* Assignment 1 *
In the forum thread about a 15K computer build, which graphics card is recommended at a cost of 3.5k?
* Assignment 2 *
From the forum thread about a 15K computer build, copy out the passage starting with "## ymhatre (Feb 4, 2006)" and going on through "06, POPT2T, COD2....".
* Assignment 3 *
Write the next post in the forum thread about a 15K computer build, picking up after its last message.

# BEst mobo + procesor + ram + Graphic card for 15K's only



## ymhatre (Feb 4, 2006)

Gus my frnd needs mobo, processor, ram And graphic card too for just 15k
[/b]He is cracking my head to get the configuration*so digit lovers plz help me
I myself thought of
1* Asus A8n-E
2* AMD athlon64 3200+ / 3000+
3* Ram 1gb 
and now i just ran out of money
forget about graphic card ???
Plz help me in this 
My frnd wanna play games like NFSMW, FIFA 06, POPT2T, COD2....
He says he can compensate on graphic card *IF mobo has good inbuilt graphics*
And if posssible suggest an Intel rig for same prize....
Thanx in advance..
and yes *DIGIT ROCKS*  *


----------



## mohit (Feb 5, 2006)

go for the following if 15k is your budget,

AMD Athlon 3000+ - 6200/- (Socket 939)
ASUS A8N-VM or ASUS A8N-VM CSM mobo - 6000/- (approx)
512 *2 DDR 400 RAM - 4500/-

The above mentioned ASUS boards have the best onboard graphics at present available for the S939 processors. and u will be able to play all games at low-medium settings.


----------



## abhijit_reddevil (Feb 5, 2006)

mohit said:
			
		

> go for the following if 15k is your budget,
> 
> AMD Athlon 3000+ - 6200/- (Socket 939)
> ASUS A8N-VM or ASUS A8N-VM CSM mobo - 6000/- (approx)
> ...



Apologies if I have to correct a little.   The prices are:

AMD Athlon 3000+ - 5650/- (Socket 939)
ASUS A8N-VM mobo - 4500/- (approx)

If your budget is strictly 15k, then graphics card cannot be managed alongwith the 1GB RAM. Otherwise there are many good choices within Rs.5000. Tell us if you want to buy a graphics card and someone can suggest.
 :roll:


----------



## ymhatre (Feb 5, 2006)

Thanks for your support but
hey he(my frnd) want AMD athlon64 3000+
U all guys Mentioned AMD athlon 3000+
is there Any difference in tht.
And is there any PCI Express card at around rate of 3500 RS
If it is there then he can afford one


----------



## vijay_7287 (Feb 5, 2006)

wat they meant was the athlon64 only

and for the gfx card go for geforce 6200 - 256mb
cost 3.5k


----------



## KoRn (Feb 5, 2006)

mohit said:
			
		

> go for the following if 15k is your budget,
> 
> AMD Athlon 3000+ - 6200/- (Socket 939)
> ASUS A8N-VM or ASUS A8N-VM CSM mobo - 6000/- (approx)
> ...



u sure all games will work and can i add a new gpu like geforce 6200 256 mb???

* Provided records *
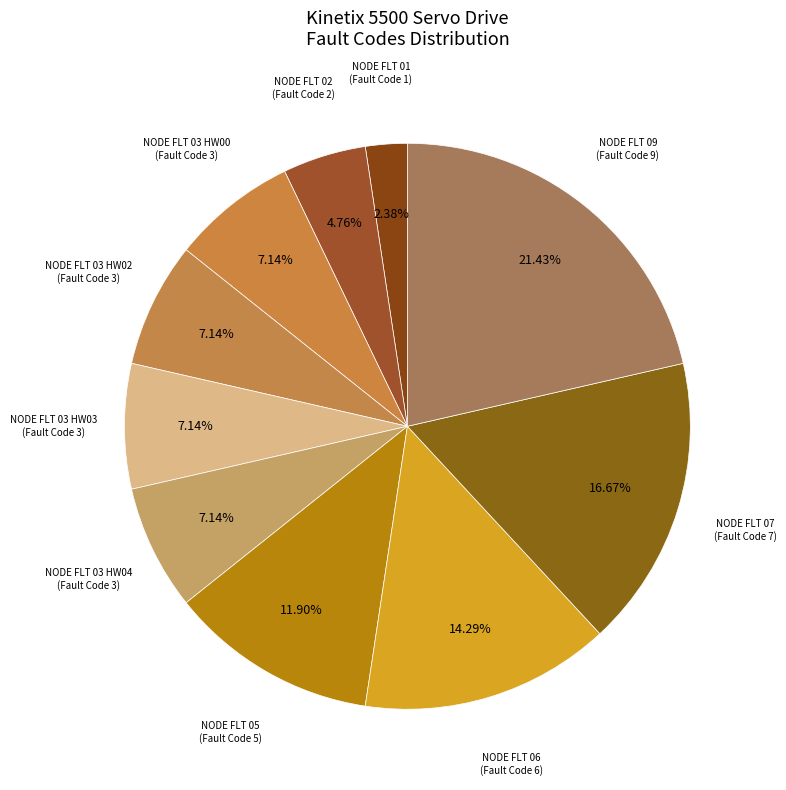

Is there a majority slice in this chart?

No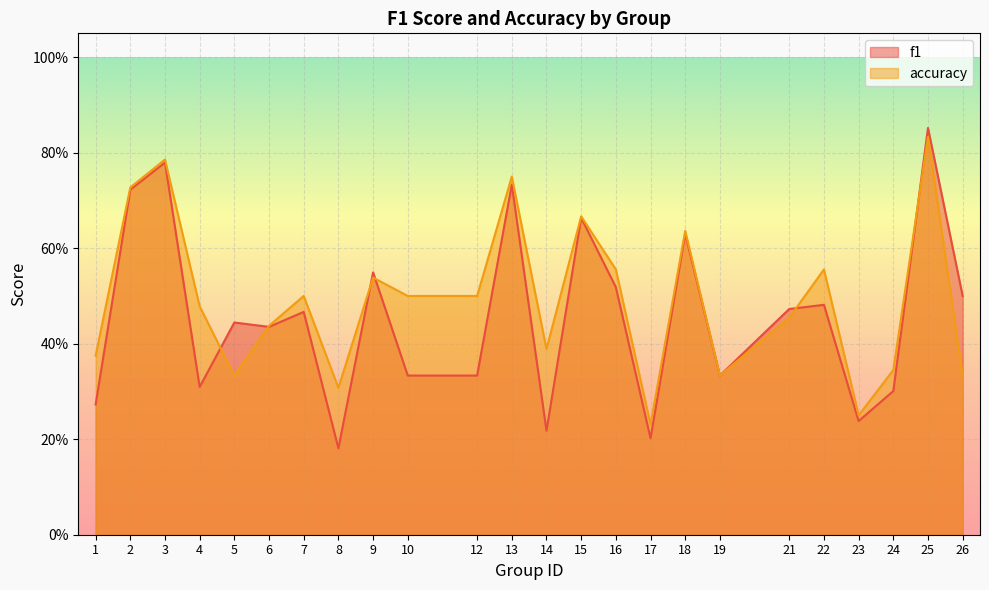

What is the total value across all series at 22?

1.0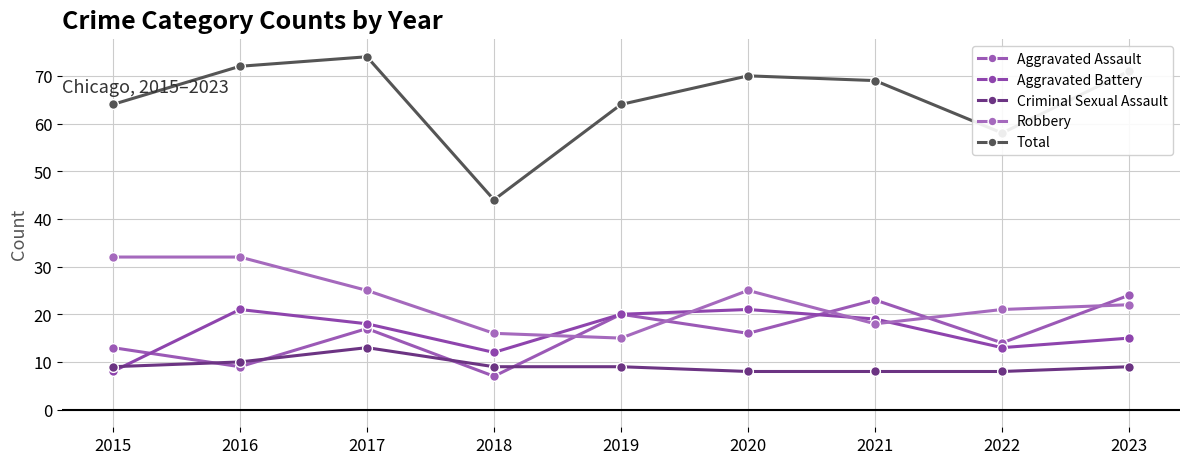

How many lines are shown in the chart?

5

* Task answer 1 *
A GeForce 6200 with 256 MB.

* Task answer 2 *
## ymhatre (Feb 4, 2006)

Gus my frnd needs mobo, processor, ram And graphic card too for just 15k
[/b]He is cracking my head to get the configuration*so digit lovers plz help me
I myself thought of
1* Asus A8n-E
2* AMD athlon64 3200+ / 3000+
3* Ram 1gb 
and now i just ran out of money
forget about graphic card ???
Plz help me in this 
My frnd wanna play games like NFSMW, FIFA 06, POPT2T, COD2....

* Task answer 3 *
----------



## mohit (Feb 5, 2006)

KoRn said:
			
		

> mohit said:
> 
> 
> 
> ...




YES.


----------



## KoRn (Feb 5, 2006)

hey mohit i dont have much knowledge about h/w so is the AMD Athlon a processor like the intel p4 i know its a stupid question but how much Ghz is it??


----------



## mohit (Feb 5, 2006)

AMD Athlon 64 3000+ Socket 939 is clocked at 1.8 ghz buddy .. and dont worry all are not experts here .. people have joined this forum to gain knowledge so dont feel ashamed.

u can see the clock speeds of all amd athlon 64  processors (both socket 939 and socket 754) HERE


----------



## KoRn (Feb 5, 2006)

will look in2 it dude thanx a lot.BTW does 512*2 mean 1 GB of ram???


----------



## sid_ashok (Feb 5, 2006)

yes why not calulate and also tell me whats your age!

512 multiplyed by 2 = 1024
and 1024 mb = GB!

OK Now got it, good boy


----------



## mohit (Feb 5, 2006)

KoRn said:
			
		

> will look in2 it dude thanx a lot.BTW does 512*2 mean 1 GB of ram???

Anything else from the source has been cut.